However, there are also cases suggesting some limitations on that general rule. In United States v. Lopez-Cruz, 730 F.3d 803 (9th Cir. 2013), Border Patrol officers stopped the defendant’s vehicle, suspecting he might be involved in alien smuggling. There were phones in the vehicle, and an officer asked whose they were. The defendant said that the car and the phones belonged to a friend. The officer proceeded to do a consent examination of the phones, then – according to the court – exceeded the scope of the defendant’s consent by answering one of the phones when it rang and impersonating the defendant. The government sought to justify the officer’s actions by arguing that the defendant abandoned the phones when he denied ownership of them, but the court found otherwise. Although the defendant denied owning the phones, he contended that he was using the phones with the consent of their owner and accordingly had an expectation of privacy in them.

State case law also suggests that a denial of ownership is not always conclusive evidence of abandonment. In State v. Cooke, 54 N.C. App. 33 (1981), a suspect denied ownership of a suitcase but his traveling companion said it belonged to the suspect and the suspect’s name was on it. Under those facts, the court of appeals indicated the suspect’s disclaimer of ownership did not establish abandonment.

Leaving a phone in a former residence. Among the foundational abandonment cases is Abel v. United States, 362 U.S. 217 (1960). The facts of the case sound like they come from a movie. The FBI suspected the defendant of espionage. After the defendant checked out of a hotel, agents searched the room and found a “hollowed-out pencil [containing microfilms] and [a] block of wood containing a cipher pad” in the trash can. Although the agents didn’t have a warrant, the Court found that the search of the room and the seizure of the articles was lawful as the defendant had vacated the room and left the items in the trash. In other words, the defendant “had abandoned these articles.” Might this same reasoning apply when a suspect leaves a digital device behind in a hotel room, or at a prior residence?

Indeed it might. In United States v. Gregg, 771 Fed. Appx. 983 (11th Cir. 2019) (unpublished), the defendant was under investigation for child pornography offenses. During the investigation, he moved out of the apartment he had shared with his girlfriend. He took some of his personal property but left other items behind, including an old, broken cell phone that was in a bedside table. Despite her requests that he retrieve his remaining possessions, he did not do so. After several weeks, she provided the old phone to the police, who searched the phone and found incriminating evidence. Both the trial and appellate courts determined that the phone was abandoned when the defendant moved out and failed to take it with him or to retrieve it promptly, even after being reminded to do so.

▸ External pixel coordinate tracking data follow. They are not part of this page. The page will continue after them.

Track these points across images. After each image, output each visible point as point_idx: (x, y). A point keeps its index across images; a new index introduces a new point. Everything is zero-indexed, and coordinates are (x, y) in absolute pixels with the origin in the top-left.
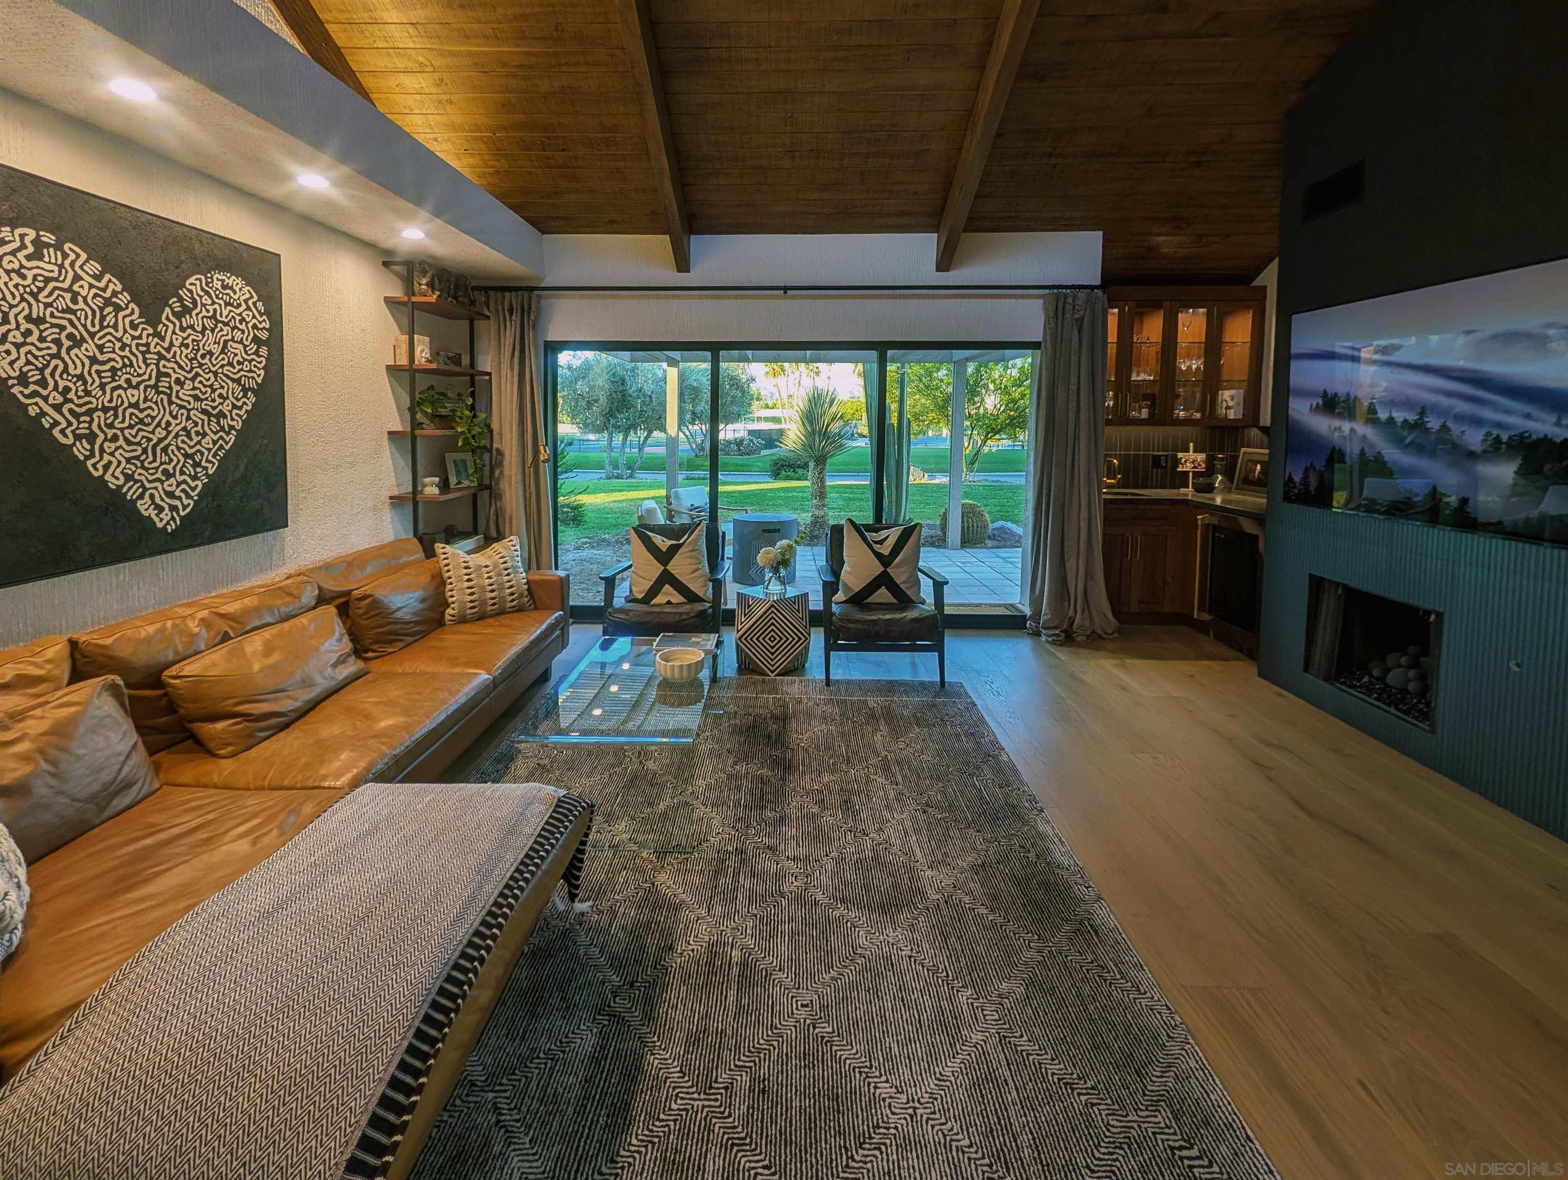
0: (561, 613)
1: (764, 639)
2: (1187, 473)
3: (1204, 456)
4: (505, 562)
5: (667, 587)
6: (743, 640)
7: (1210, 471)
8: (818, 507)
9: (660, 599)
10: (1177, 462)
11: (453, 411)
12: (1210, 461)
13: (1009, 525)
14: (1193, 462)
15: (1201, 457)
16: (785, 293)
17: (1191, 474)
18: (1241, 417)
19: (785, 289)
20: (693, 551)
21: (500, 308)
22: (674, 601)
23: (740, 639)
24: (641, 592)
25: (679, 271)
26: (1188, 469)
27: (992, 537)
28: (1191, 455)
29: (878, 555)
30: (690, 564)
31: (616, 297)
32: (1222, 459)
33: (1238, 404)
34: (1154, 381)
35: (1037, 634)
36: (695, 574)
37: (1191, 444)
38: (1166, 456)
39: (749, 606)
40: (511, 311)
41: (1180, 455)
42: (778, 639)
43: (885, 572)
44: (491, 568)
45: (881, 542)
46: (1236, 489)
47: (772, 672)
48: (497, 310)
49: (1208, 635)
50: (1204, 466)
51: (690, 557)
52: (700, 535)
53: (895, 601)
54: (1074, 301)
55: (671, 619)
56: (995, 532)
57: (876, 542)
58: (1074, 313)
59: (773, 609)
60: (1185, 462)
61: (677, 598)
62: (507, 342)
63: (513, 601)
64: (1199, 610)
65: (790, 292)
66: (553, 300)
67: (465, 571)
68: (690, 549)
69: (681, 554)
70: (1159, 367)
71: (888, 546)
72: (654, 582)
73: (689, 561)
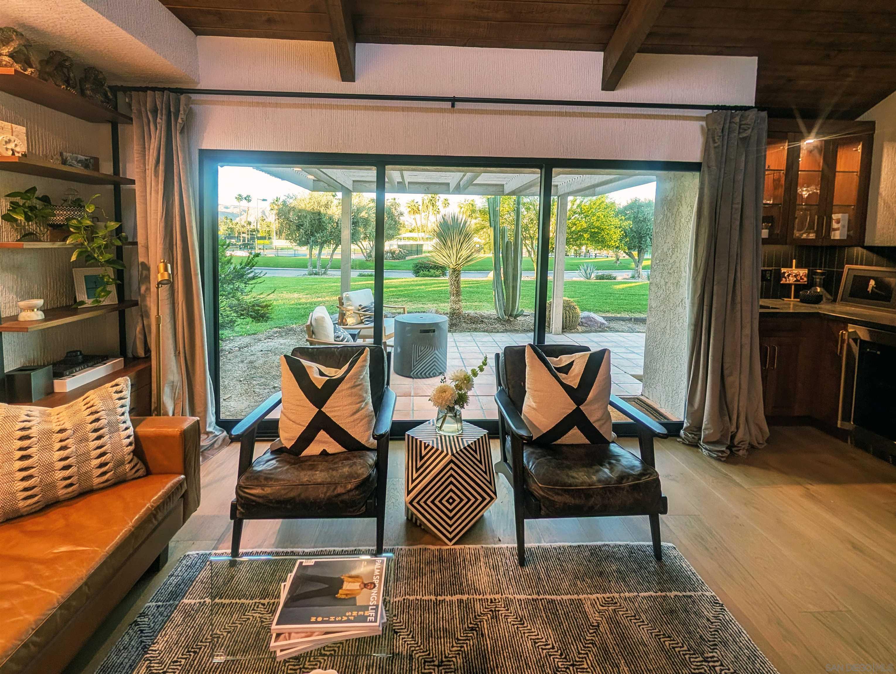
0: (183, 476)
1: (440, 501)
2: (790, 285)
3: (806, 271)
4: (97, 420)
5: (322, 435)
6: (414, 503)
7: (811, 284)
8: (456, 302)
9: (312, 449)
10: (779, 276)
11: (68, 220)
12: (811, 276)
13: (592, 315)
14: (796, 276)
15: (803, 272)
16: (453, 105)
17: (793, 287)
18: (845, 238)
19: (454, 101)
20: (355, 386)
21: (143, 109)
22: (330, 451)
23: (411, 503)
24: (290, 440)
25: (343, 80)
26: (791, 282)
27: (582, 324)
28: (795, 271)
29: (567, 388)
30: (351, 404)
32: (822, 274)
33: (843, 226)
34: (773, 204)
35: (694, 445)
36: (356, 416)
37: (794, 261)
38: (771, 271)
39: (422, 458)
40: (155, 111)
41: (783, 270)
42: (458, 500)
43: (577, 409)
44: (69, 432)
45: (566, 369)
46: (842, 300)
47: (450, 540)
48: (140, 112)
49: (847, 442)
50: (805, 279)
51: (351, 395)
52: (364, 366)
53: (587, 441)
54: (740, 121)
55: (322, 493)
56: (583, 320)
57: (559, 370)
58: (739, 133)
59: (452, 465)
60: (789, 276)
61: (334, 447)
62: (152, 147)
63: (104, 474)
64: (843, 419)
65: (458, 105)
66: (208, 106)
67: (20, 444)
68: (349, 385)
69: (339, 392)
70: (781, 191)
71: (577, 375)
72: (307, 427)
73: (350, 400)
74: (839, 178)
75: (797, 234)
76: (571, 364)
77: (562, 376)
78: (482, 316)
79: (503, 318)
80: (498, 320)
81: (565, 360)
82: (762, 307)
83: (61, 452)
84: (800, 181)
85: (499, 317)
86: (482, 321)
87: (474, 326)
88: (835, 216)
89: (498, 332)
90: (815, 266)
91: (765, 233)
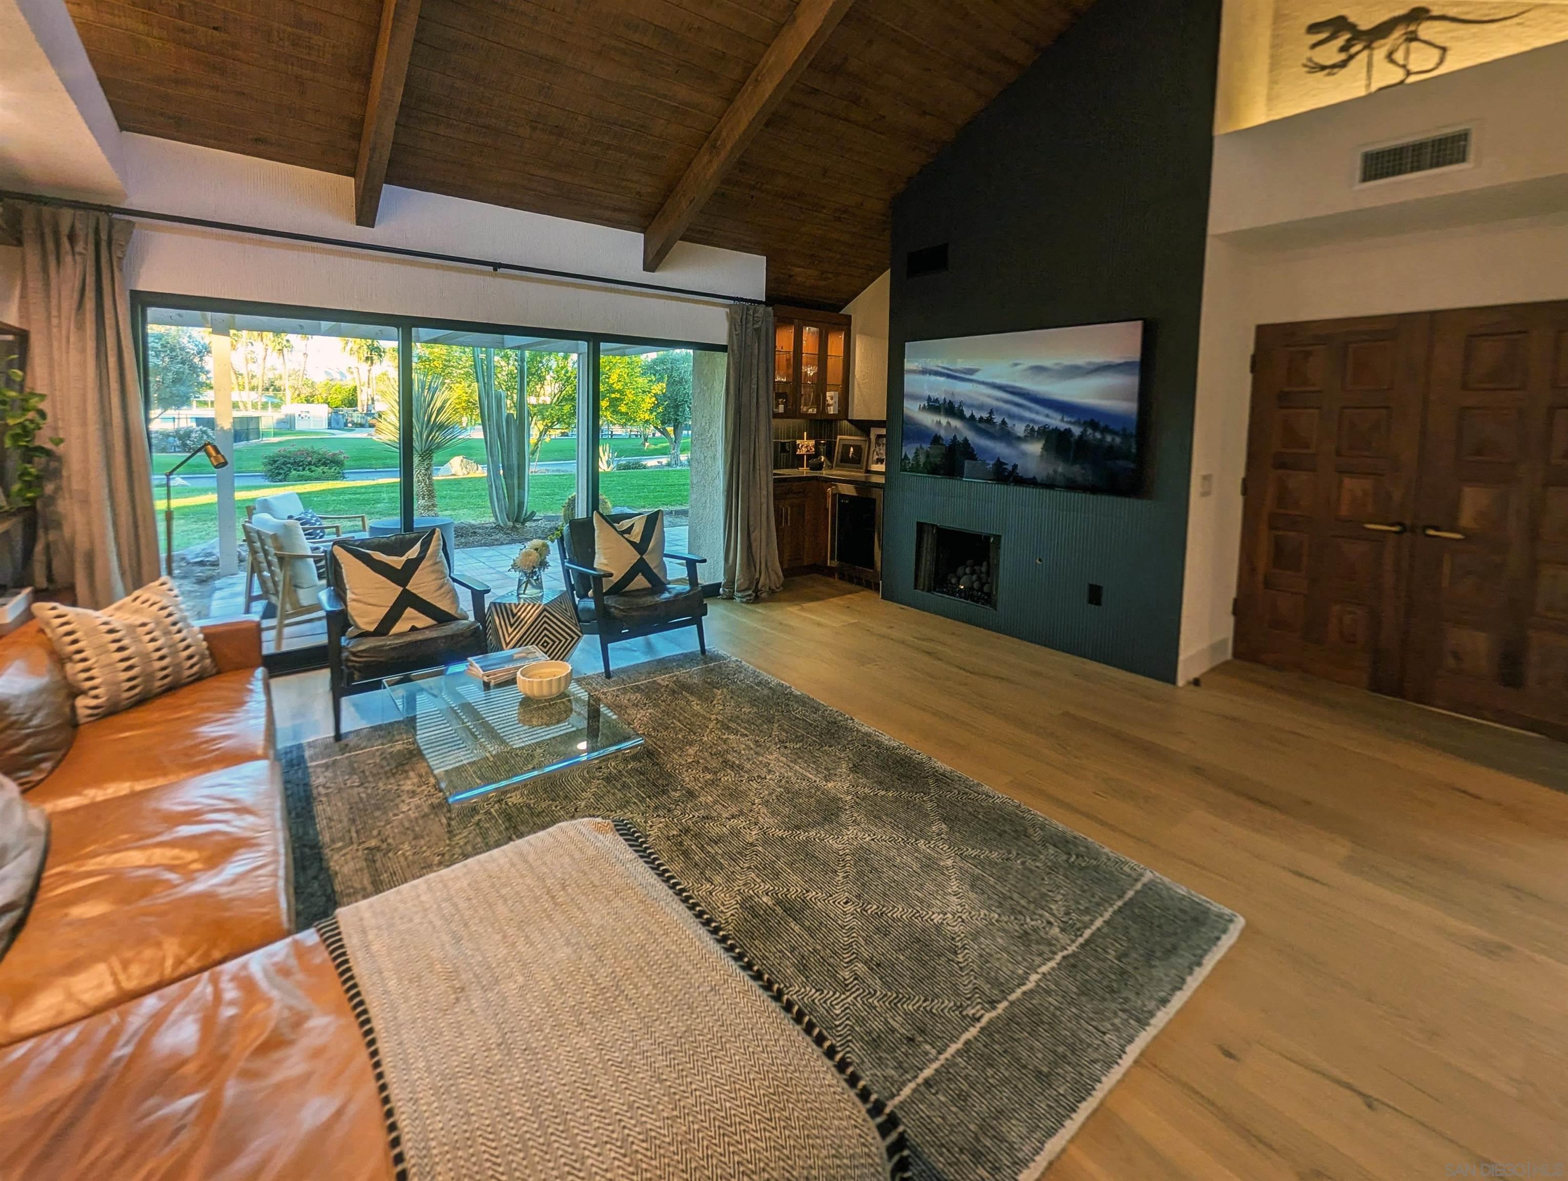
0: (263, 668)
2: (803, 455)
3: (813, 442)
5: (409, 612)
7: (818, 453)
9: (401, 627)
10: (796, 447)
12: (817, 446)
14: (807, 447)
15: (811, 443)
16: (495, 270)
17: (806, 456)
18: (837, 412)
19: (496, 266)
20: (436, 563)
21: (48, 231)
22: (421, 625)
24: (372, 623)
25: (358, 223)
26: (804, 453)
28: (805, 441)
29: (633, 544)
30: (436, 579)
31: (260, 243)
33: (835, 402)
34: (786, 382)
35: (730, 598)
36: (443, 590)
37: (804, 433)
38: (788, 443)
39: (514, 615)
40: (73, 237)
41: (798, 442)
42: (551, 643)
43: (641, 560)
44: (151, 625)
45: (628, 532)
50: (814, 450)
51: (433, 572)
53: (651, 585)
54: (754, 313)
57: (625, 531)
59: (545, 613)
60: (801, 447)
61: (424, 621)
63: (194, 666)
64: (831, 559)
65: (501, 270)
66: (150, 233)
67: (110, 637)
68: (431, 562)
69: (422, 569)
70: (791, 371)
71: (638, 534)
72: (392, 607)
73: (433, 576)
74: (830, 362)
75: (804, 409)
76: (633, 526)
77: (626, 536)
78: (472, 526)
79: (506, 524)
80: (498, 528)
81: (626, 524)
82: (775, 474)
83: (152, 644)
84: (804, 360)
85: (499, 525)
86: (475, 533)
87: (463, 540)
88: (828, 394)
89: (502, 544)
90: (821, 438)
91: (781, 409)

Even closer to Abel is United States v. Washington, 536 Fed. Appx. 810 (10th Cir. 2013) (unpublished), where officers arrested a defendant in a motel room in connection with drug offenses. The officers went back later, after checkout time, and searched the room. They found a phone “under the bathroom sink, its screen smashed, in a crevice near the wall,” and located incriminating evidence on the phone. The trial court found that the defendant “clearly abandoned the phone under the sink, smashing the screen and making it unusable, and he apparently intended that it remain there after his rental period for the room expired,” and the Tenth Circuit affirmed, noting that the trial court’s inference regarding the defendant’s intent was perhaps debatable on these facts but was not clearly erroneous. See also Kelso v. State, 562 S.W.3d 120 (Tex. Ct. App. 2018) (the defendant moved out of the home she shared with her husband and left two phones behind, making no effort to retrieve or recover them; she thereby abandoned them).

Conclusion. At least one commentator has argued that phones should be exempt from the abandonment doctrine due to the volume of personal information they contain. See Abigail Hoverman, Note, Riley and Abandonment: Expanding Fourth Amendment Protection of Cell Phones, 111 Nw. U. L. Rev. 517 (2017) (arguing that “the abandonment theory should not apply to cell phones because the nature of the information contained in a phone is completely different than the information that can be gleaned from trash, illegal drugs, or weapons left behind in traditional abandonment cases both in sensitivity and quantity”). Whatever the merits of that suggestion, it isn’t current law. The abandonment doctrine remains relevant to a number of common fact patterns involving searches of digital devices.